Cura e morte

Por André Sallum | 01/07/2022 | Tempo de leitura: 3 min

Por André Salum

A cura pode ser definida como o processo de reequilibrar as funções vitais em desarmonia, sejam físicas ou psíquicas, isto é, orgânicas, emocionais ou mentais. Se compreendemos a vida na matéria como um ciclo que começa no nascimento e termina com a morte, ambos os termos desse ciclo são igualmente importantes e fazem parte indissociável da vida. Se assim é, por que celebramos o nascimento e lamentamos a morte, tentando evitá-la a qualquer custo? Por que carregamos o nascimento de mil cores alegres, muitas das quais fantasiosas, enquanto damos à morte conotação macabra? Talvez de um ponto de vista espiritual o nascimento no corpo físico seja mais digno de preocupação pelos perigos e ameaças contidas na experiência material do que a morte, que seria curativa e libertadora, a volta ao verdadeiro lar espiritual.
Uma perspectiva de vida abrangente e evolutiva pode mudar a concepção de saúde, doença e cura, pois pode considerar alguém saudável, desde que realize os objetivos existenciais, mesmo com inúmeras limitações em órgãos e funções, ao passo que pode considerar doente quem se utilize de órgãos saudáveis de modo disfuncional e degradante, prejudicial a si mesmo e aos demais.
Quando o corpo físico não mais atende aos propósitos evolutivos para os quais existe, seja por envelhecimento, desgaste, doença ou lesão, a vida retira-se dele, sendo a morte não somente inevitável como libertadora. Morrer, desse modo, é tão natural quanto necessário, e morrer bem é a consequência do viver bem.
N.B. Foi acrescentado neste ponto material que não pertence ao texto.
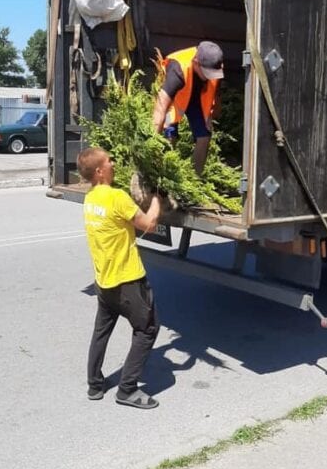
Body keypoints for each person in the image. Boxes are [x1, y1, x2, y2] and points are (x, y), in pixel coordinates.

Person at [77, 147, 161, 409]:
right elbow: (149, 224)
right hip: (128, 281)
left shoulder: (90, 199)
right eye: (109, 161)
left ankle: (94, 384)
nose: (113, 163)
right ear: (100, 171)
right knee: (148, 329)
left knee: (101, 330)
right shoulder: (117, 198)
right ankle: (127, 389)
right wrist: (158, 196)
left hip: (104, 282)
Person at [152, 41, 224, 175]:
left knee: (204, 136)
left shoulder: (214, 64)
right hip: (174, 100)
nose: (211, 76)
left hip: (197, 99)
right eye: (207, 73)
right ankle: (166, 176)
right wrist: (152, 140)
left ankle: (194, 180)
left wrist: (211, 114)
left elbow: (215, 90)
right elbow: (161, 106)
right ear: (196, 62)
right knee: (169, 135)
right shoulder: (178, 70)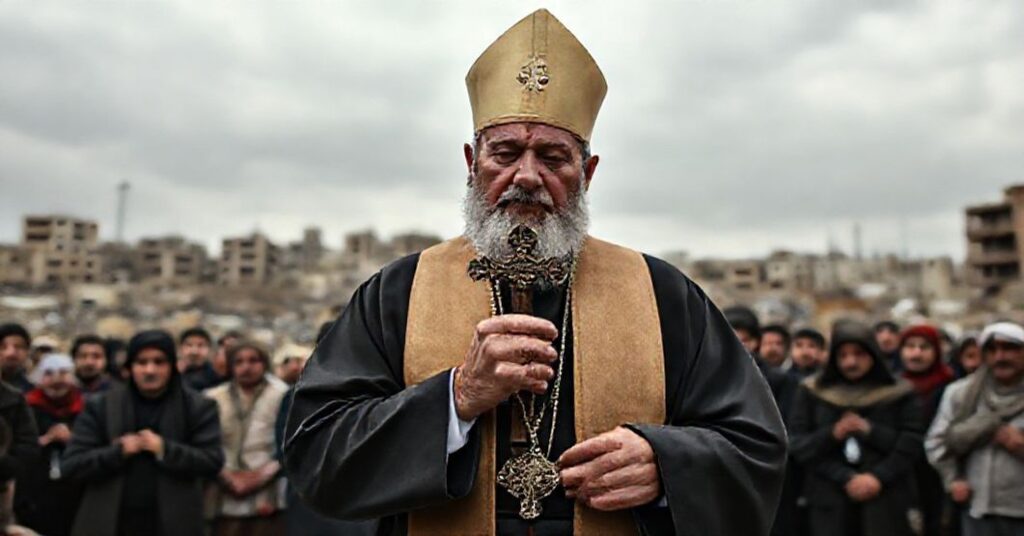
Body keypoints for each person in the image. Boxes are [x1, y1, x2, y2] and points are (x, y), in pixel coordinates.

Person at [284, 9, 786, 535]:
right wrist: (455, 400)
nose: (527, 176)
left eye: (553, 156)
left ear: (587, 174)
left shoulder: (663, 295)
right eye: (505, 153)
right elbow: (316, 451)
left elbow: (755, 447)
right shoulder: (398, 293)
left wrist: (666, 463)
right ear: (470, 162)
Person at [63, 330, 224, 536]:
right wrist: (118, 452)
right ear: (129, 368)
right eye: (141, 362)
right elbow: (73, 465)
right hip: (111, 523)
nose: (150, 370)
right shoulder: (101, 406)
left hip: (174, 524)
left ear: (172, 366)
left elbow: (212, 461)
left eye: (159, 362)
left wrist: (165, 449)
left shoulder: (198, 407)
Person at [789, 322, 923, 536]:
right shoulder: (812, 392)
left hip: (886, 498)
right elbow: (800, 445)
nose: (851, 362)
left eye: (859, 354)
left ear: (873, 354)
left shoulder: (899, 393)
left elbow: (911, 442)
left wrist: (876, 471)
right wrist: (834, 436)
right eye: (843, 355)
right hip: (828, 499)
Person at [926, 322, 1024, 536]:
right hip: (978, 509)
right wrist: (953, 480)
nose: (1000, 357)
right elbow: (936, 442)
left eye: (1010, 349)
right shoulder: (961, 394)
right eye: (992, 350)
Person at [205, 341, 288, 536]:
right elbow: (207, 443)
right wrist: (228, 477)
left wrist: (259, 477)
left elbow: (289, 444)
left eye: (253, 360)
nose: (246, 367)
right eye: (239, 361)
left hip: (268, 496)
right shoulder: (214, 398)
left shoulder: (282, 395)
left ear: (264, 363)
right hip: (224, 493)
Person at [17, 355, 84, 536]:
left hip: (73, 494)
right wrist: (45, 440)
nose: (57, 380)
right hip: (34, 494)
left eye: (63, 373)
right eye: (49, 373)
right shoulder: (25, 406)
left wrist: (72, 440)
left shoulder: (85, 407)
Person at [899, 324, 954, 536]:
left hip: (938, 475)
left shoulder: (951, 387)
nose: (916, 353)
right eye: (910, 346)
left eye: (924, 347)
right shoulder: (892, 388)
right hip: (902, 474)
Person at [178, 327, 222, 392]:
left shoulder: (216, 377)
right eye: (189, 345)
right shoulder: (170, 374)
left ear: (209, 350)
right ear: (180, 349)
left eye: (200, 345)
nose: (194, 351)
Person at [0, 324, 34, 394]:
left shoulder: (33, 393)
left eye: (19, 346)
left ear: (27, 352)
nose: (11, 353)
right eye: (3, 347)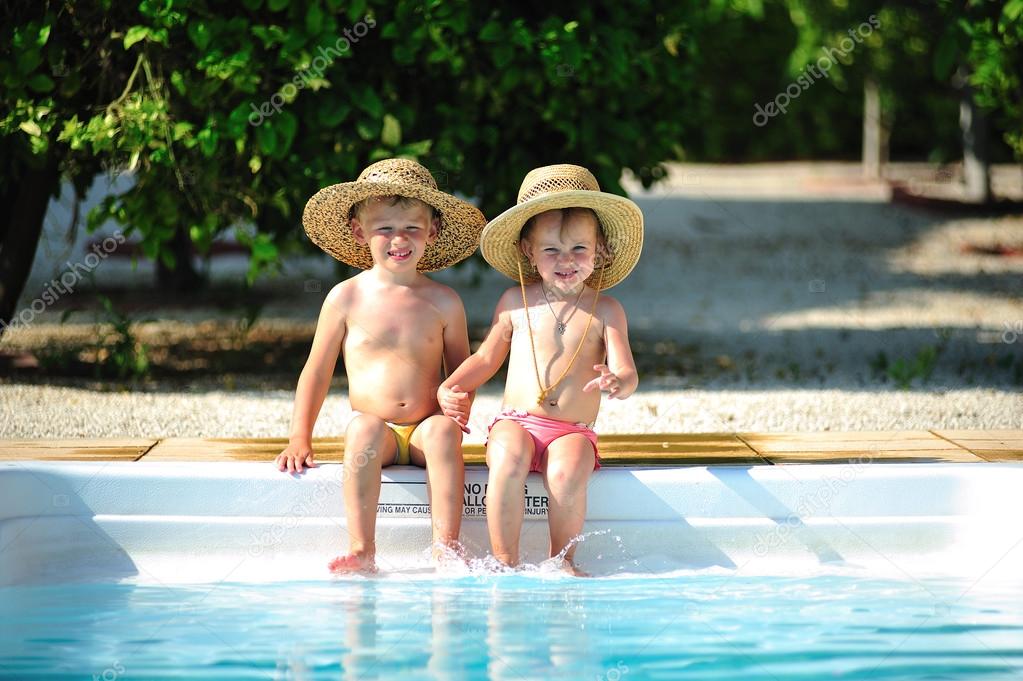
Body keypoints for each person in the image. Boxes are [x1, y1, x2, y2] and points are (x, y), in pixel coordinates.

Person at [275, 158, 486, 573]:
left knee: (444, 432)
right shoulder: (345, 298)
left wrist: (459, 404)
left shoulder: (444, 301)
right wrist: (300, 436)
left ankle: (446, 546)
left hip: (426, 427)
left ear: (433, 231)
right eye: (384, 228)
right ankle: (362, 548)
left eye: (412, 227)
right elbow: (316, 370)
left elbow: (463, 369)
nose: (398, 239)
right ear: (359, 232)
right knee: (362, 429)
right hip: (379, 431)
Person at [438, 164, 643, 574]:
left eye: (579, 249)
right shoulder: (516, 302)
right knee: (508, 457)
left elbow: (627, 370)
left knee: (567, 473)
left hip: (571, 430)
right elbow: (486, 358)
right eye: (551, 250)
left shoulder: (605, 309)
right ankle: (505, 561)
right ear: (528, 251)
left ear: (601, 249)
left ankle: (562, 561)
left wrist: (617, 381)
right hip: (517, 421)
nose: (566, 261)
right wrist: (451, 386)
Portanto, quem compreende a transitoriedade da vida física e se encontra com a consciência tranquila pelo bem que haja praticado recebe a morte, quando esta o alcança, com naturalidade, serenidade e gratidão.
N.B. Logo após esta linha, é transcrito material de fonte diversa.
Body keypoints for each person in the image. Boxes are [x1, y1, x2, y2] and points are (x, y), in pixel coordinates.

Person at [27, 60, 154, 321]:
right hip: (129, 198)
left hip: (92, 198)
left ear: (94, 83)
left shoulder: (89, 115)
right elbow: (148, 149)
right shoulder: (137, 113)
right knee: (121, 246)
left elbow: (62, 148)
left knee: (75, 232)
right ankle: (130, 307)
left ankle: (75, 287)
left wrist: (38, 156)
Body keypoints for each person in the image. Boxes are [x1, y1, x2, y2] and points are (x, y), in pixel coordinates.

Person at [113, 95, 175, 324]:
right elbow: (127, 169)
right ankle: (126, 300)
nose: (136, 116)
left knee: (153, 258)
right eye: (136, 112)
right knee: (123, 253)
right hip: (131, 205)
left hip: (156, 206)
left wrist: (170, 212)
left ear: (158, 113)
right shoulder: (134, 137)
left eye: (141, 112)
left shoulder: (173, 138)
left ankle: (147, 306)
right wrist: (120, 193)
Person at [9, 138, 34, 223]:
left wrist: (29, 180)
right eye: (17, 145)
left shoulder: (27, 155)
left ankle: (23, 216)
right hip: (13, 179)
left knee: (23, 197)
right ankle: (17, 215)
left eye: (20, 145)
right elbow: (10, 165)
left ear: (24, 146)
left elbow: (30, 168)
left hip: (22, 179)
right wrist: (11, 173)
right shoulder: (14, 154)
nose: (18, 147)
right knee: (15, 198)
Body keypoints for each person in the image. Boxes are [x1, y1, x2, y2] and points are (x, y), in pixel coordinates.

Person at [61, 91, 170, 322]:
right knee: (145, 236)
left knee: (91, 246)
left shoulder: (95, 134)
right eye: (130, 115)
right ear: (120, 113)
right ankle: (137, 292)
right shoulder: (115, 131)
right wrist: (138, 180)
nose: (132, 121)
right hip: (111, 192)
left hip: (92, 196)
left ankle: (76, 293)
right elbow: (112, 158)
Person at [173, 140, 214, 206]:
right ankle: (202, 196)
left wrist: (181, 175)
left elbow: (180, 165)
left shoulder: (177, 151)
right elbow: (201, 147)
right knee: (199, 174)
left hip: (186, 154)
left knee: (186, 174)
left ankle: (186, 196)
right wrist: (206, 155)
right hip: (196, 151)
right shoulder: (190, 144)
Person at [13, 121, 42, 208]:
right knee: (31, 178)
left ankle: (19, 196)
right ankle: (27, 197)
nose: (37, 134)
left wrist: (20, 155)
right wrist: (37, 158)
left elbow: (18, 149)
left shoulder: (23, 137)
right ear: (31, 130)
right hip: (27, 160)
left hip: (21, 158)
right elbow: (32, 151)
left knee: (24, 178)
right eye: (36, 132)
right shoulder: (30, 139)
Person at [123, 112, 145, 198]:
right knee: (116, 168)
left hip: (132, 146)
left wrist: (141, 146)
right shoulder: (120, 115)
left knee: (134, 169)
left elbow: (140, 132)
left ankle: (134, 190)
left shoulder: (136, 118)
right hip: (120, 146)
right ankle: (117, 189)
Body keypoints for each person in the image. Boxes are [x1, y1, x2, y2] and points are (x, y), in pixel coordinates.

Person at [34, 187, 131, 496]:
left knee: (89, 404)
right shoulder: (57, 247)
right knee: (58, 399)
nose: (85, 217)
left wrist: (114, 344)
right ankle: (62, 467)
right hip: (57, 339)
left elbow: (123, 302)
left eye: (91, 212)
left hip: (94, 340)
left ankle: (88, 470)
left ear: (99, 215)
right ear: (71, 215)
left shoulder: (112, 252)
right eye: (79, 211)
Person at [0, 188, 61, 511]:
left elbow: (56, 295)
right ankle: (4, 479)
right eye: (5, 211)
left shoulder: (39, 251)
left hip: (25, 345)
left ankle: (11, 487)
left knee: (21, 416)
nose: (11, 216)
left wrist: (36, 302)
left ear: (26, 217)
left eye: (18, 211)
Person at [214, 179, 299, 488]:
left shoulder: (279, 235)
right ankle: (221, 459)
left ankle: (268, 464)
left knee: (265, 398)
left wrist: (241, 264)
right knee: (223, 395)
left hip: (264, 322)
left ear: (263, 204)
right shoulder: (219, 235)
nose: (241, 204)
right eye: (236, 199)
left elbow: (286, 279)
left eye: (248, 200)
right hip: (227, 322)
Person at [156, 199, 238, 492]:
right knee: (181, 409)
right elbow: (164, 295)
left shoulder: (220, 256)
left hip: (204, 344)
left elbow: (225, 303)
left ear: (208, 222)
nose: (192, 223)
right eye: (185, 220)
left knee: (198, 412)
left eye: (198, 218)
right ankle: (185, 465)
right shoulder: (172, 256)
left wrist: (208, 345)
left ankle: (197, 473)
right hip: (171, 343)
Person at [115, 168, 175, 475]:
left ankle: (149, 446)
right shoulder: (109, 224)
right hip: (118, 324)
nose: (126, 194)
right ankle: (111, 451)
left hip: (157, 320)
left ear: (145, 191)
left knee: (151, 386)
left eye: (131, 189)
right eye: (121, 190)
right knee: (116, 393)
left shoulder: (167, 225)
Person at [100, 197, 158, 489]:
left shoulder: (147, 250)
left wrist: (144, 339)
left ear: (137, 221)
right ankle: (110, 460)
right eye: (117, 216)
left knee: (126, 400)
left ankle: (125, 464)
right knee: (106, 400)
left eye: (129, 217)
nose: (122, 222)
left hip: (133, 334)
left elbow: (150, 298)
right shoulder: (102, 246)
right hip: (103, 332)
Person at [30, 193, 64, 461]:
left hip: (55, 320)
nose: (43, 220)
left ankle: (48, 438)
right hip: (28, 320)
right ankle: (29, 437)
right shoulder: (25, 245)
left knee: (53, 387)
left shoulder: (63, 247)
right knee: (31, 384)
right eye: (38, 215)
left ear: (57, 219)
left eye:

Existem doenças degenerativas e incuráveis que obedecem a propósitos purificadores, para as quais a cura é justamente a morte, desde que esta seja natural, pela cessação da energia vital, e jamais induzida por arbitrários procedimentos humanos. Além de ser o final do ciclo biológico a morte, ao romper os laços do ser com o corpo físico, pode pôr fim a prolongados apegos, condicionamentos, ilusões e demais formas de obstáculo a um viver mais pleno. Quantas situações problemáticas permaneceriam indefinidamente insolúveis, e quantos conflitos e vícios se perpetuariam caso a morte não os transformasse?
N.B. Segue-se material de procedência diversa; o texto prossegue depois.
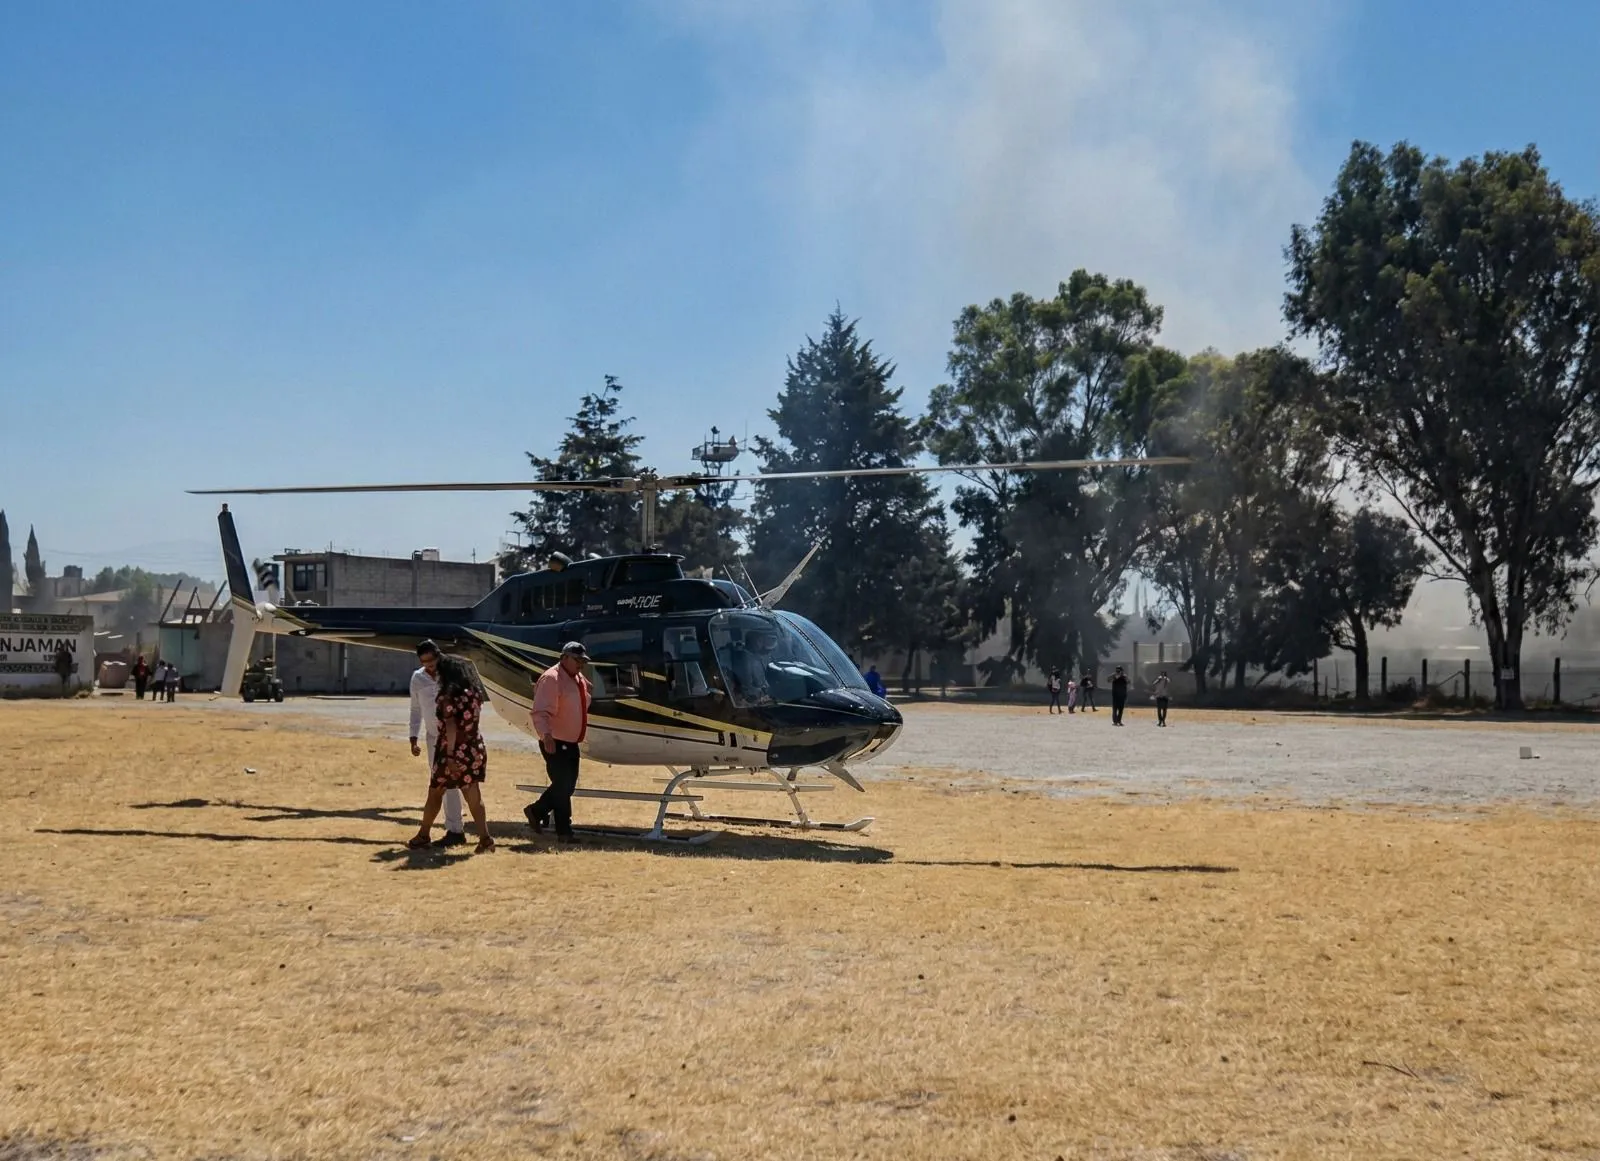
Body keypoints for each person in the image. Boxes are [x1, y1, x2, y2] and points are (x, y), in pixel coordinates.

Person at [407, 655, 494, 853]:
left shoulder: (448, 695)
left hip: (453, 751)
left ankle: (423, 835)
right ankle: (485, 838)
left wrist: (450, 754)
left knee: (435, 792)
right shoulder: (474, 693)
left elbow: (451, 725)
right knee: (473, 794)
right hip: (474, 748)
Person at [526, 641, 592, 842]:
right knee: (563, 785)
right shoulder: (551, 679)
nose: (580, 664)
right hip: (555, 740)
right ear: (564, 658)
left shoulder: (577, 677)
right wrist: (546, 736)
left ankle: (537, 812)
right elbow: (540, 712)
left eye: (583, 661)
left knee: (567, 786)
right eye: (577, 659)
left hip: (570, 741)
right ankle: (563, 831)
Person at [409, 640, 465, 847]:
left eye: (432, 661)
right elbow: (416, 709)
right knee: (440, 785)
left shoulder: (452, 674)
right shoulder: (418, 678)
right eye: (425, 662)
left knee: (456, 784)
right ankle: (450, 830)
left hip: (454, 738)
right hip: (433, 738)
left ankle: (456, 830)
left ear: (438, 656)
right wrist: (413, 737)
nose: (430, 666)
Certamente o enfrentamento da morte é muito facilitado pelo esclarecimento quanto à imortalidade do ser e às diferentes dimensões em que a vida se manifesta, sendo o plano físico a mais densa delas, da qual a morte propicia a necessária e desejável libertação (desde que o indivíduo haja vivido conforme os ditames da consciência, condição necessária para se fruir a paz interior).
Morrer é fenômeno biológico compartilhado por todos os seres, mas morrer bem é conquista de quem haja compreendido o sentido evolutivo da vida e se empenhado em harmonizar-se com as leis que regem a existência.
Certamente temos o dever inalienável de buscar todas as formas de cura ao nosso alcance, para nós e para quem esteja sob nossa direta responsabilidade, ao mesmo tempo que devemos aceitar a morte como inevitável, necessária e benéfica, na sua sagrada função de tudo transformar. Precisamos curar a visão limitada e distorcida da morte como fim da vida, substituindo-a pela certeza de ser o final de um ciclo na matéria e início de novas experiências rumo à plenitude. Desse modo poderemos celebrar a existência certos de que a morte é portal de uma vida mais ampla e plena.